Six months seizure free!

Yesterday marked six months of no seizures. I really didn't know if I was ever going to be able to say that. I'm so happy the seizures are a (not quite distant yet) memory. 

As I sit here today I can tell you one thing, six months has not put me at ease, in fact it has done the opposite. Every day, I wait for them to return. I watch Karsen like a hawk, waiting to see the next twitch, spasms, or worse something new. Unfortunately the chances of Karsen staying seizure free for life is very unlikely. When you've had IS, they typically return in a different form. The good part? They don't return as IS. In the past six months I have poured myself into research even more than before. I want to be prepared. I want to know what drug is next, what would be the best, what has the least side effects. You can never be 100% prepared for seizures. Regardless of the type, they are scary. No one wants to see their child 'shut off' for a few minutes, or in Karsen's case his IS would be for 20 minutes sometimes. I recently found out from a fellow hemi mom (who's son had IS too), her son gets routine EEG's to make sure the IS hasn't returned. After talking to her for a few minutes my wheels started turning. How did we get from 'If this drug doesn't work then we need to look at a hemispherectomy as the next step' to 'We'll see you in June'. For those of you that don't know what a hemispherectomy is, it's where they would take out the half of his brain that is causing the seizures. Crazy, right? What's even more crazy to me is that kinds can function with just one half a brain and be incredibly bright and on it. I was told Karsen's EEG's will never come back normal and have never been normal. Which is what puts him at high risk for other seizures. So, why are we going so long with out checking? 

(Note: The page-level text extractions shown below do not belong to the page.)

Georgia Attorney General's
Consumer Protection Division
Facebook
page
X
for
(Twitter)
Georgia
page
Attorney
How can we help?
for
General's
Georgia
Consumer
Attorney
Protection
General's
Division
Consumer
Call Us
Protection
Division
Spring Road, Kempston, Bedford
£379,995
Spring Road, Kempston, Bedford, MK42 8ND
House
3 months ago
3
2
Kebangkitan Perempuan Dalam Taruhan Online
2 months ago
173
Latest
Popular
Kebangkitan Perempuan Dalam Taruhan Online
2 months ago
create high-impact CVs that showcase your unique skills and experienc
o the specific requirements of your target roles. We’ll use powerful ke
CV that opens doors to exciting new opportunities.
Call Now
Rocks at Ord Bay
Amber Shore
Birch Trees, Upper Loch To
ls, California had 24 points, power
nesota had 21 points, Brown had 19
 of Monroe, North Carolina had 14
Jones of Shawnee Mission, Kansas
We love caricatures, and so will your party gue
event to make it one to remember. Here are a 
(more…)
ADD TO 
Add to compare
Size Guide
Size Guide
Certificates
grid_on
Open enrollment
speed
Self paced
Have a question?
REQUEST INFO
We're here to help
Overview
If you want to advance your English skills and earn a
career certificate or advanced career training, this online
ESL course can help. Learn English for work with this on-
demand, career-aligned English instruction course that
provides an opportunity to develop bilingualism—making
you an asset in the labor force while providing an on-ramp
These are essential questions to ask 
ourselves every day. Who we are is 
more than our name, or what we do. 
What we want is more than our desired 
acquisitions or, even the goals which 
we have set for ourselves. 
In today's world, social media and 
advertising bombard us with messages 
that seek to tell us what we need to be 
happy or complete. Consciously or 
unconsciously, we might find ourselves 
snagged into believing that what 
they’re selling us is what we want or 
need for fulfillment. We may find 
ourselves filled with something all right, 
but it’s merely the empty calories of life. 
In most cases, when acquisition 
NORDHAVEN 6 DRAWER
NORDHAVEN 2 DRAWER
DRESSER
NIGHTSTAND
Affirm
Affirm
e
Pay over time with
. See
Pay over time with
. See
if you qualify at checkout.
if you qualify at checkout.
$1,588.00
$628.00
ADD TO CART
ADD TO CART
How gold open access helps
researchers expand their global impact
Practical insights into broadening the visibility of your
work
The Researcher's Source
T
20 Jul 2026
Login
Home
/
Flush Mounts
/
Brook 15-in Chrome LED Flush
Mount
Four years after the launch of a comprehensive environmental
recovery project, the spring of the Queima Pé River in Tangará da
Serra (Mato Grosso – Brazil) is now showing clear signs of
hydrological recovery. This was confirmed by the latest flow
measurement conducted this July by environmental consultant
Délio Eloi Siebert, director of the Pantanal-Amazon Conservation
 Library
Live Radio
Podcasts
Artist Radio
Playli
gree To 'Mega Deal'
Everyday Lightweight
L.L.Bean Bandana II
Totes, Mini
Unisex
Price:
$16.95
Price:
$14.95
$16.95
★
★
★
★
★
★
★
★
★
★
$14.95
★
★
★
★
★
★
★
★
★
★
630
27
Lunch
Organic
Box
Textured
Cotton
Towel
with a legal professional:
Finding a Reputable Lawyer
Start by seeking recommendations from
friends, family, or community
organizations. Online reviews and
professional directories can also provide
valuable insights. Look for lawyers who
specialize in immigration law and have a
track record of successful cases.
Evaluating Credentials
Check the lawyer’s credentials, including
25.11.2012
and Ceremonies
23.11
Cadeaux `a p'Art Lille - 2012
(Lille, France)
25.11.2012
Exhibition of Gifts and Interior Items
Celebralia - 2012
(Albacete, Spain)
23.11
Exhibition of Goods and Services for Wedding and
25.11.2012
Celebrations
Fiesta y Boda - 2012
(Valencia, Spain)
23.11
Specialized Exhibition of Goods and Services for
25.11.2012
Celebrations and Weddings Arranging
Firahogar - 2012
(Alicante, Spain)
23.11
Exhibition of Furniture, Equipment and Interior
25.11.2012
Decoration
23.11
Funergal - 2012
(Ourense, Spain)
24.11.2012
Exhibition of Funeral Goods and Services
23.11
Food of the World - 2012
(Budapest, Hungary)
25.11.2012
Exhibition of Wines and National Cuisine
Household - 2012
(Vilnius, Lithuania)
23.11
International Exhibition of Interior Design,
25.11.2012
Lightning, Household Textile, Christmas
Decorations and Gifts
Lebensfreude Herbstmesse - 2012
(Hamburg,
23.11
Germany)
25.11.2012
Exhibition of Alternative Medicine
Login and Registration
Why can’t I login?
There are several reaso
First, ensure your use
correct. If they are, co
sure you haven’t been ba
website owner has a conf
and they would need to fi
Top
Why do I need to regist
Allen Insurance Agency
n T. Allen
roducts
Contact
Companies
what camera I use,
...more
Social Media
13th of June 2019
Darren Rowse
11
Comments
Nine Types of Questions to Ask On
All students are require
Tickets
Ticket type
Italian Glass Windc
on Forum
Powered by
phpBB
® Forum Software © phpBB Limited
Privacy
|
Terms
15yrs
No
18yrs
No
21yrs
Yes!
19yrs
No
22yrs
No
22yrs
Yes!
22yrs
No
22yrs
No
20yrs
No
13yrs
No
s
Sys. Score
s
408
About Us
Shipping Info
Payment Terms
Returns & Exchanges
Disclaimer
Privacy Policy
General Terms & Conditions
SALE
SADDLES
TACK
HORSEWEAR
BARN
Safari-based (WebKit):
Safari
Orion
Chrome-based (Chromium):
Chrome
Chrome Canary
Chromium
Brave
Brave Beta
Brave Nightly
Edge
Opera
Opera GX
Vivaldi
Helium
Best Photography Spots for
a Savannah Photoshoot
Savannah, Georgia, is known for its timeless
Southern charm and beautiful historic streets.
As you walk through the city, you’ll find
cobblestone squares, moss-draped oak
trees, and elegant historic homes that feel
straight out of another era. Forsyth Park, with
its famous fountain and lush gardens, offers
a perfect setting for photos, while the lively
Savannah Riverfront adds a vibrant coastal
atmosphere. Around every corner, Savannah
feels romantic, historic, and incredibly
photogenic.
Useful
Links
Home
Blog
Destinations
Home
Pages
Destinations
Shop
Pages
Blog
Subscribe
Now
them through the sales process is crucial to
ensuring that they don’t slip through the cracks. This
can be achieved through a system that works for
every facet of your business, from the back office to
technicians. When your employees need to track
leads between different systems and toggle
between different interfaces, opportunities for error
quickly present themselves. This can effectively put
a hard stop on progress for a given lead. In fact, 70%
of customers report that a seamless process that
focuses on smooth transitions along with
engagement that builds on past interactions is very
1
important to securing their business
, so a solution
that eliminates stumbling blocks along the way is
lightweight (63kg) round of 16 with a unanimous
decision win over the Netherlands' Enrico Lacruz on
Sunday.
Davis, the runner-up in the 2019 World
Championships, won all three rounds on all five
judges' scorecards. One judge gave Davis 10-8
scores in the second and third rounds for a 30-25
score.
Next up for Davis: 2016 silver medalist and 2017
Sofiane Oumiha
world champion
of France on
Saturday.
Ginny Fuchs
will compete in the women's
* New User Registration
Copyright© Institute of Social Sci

I wish we could see a doctor who is a stroke/epileptic specialist. I'm sure those are even harder to find than a neurologist. I'm strongly considering switching neurologists. It would be nice to have one closer and one that I don't have to work through the NP to get to her. *sigh* I can't just sit here and complain though. Karsen's current neuro has been great. She always takes her time when we are there. I think I am just mostly unhappy with the staff there. When we couldn't make the appointment earlier this month, we were told our rescheduled appointment was made for in June. What?! Ok, so maybe if we get in with a different neuro we could actually get seen sooner. It makes me feel uneasy to go that long with out Karsen getting another EEG to be safe. Again, I'm probably being paranoid, but wouldn't you? 

We've been doing so good. Karsen has been surprising us all with all of his accomplishments. I just don't want to go back there.You know, the ugly place with seizures and meds that don't let you sleep, the place where you cry in public because he's been spasming for over 10 minutes and you just want it to stop. So, instead I'm here; the place where I research, and sleep with one eye open at all times. This place is much better than the first, but I still have to take it one day at a time. 

So, yes, six months seizure free. Will it always be that way? You can probably count on it not, but I think it's safe to say he is out of the IS radar for good. Woo hoo! (~insert happy dance here~)

One of their favorite things to do in the car (besides ripping toys out of each others hands and making me go nuts). Every time I think I'm going to move their carseats appart they do this. How can I move them when they do this????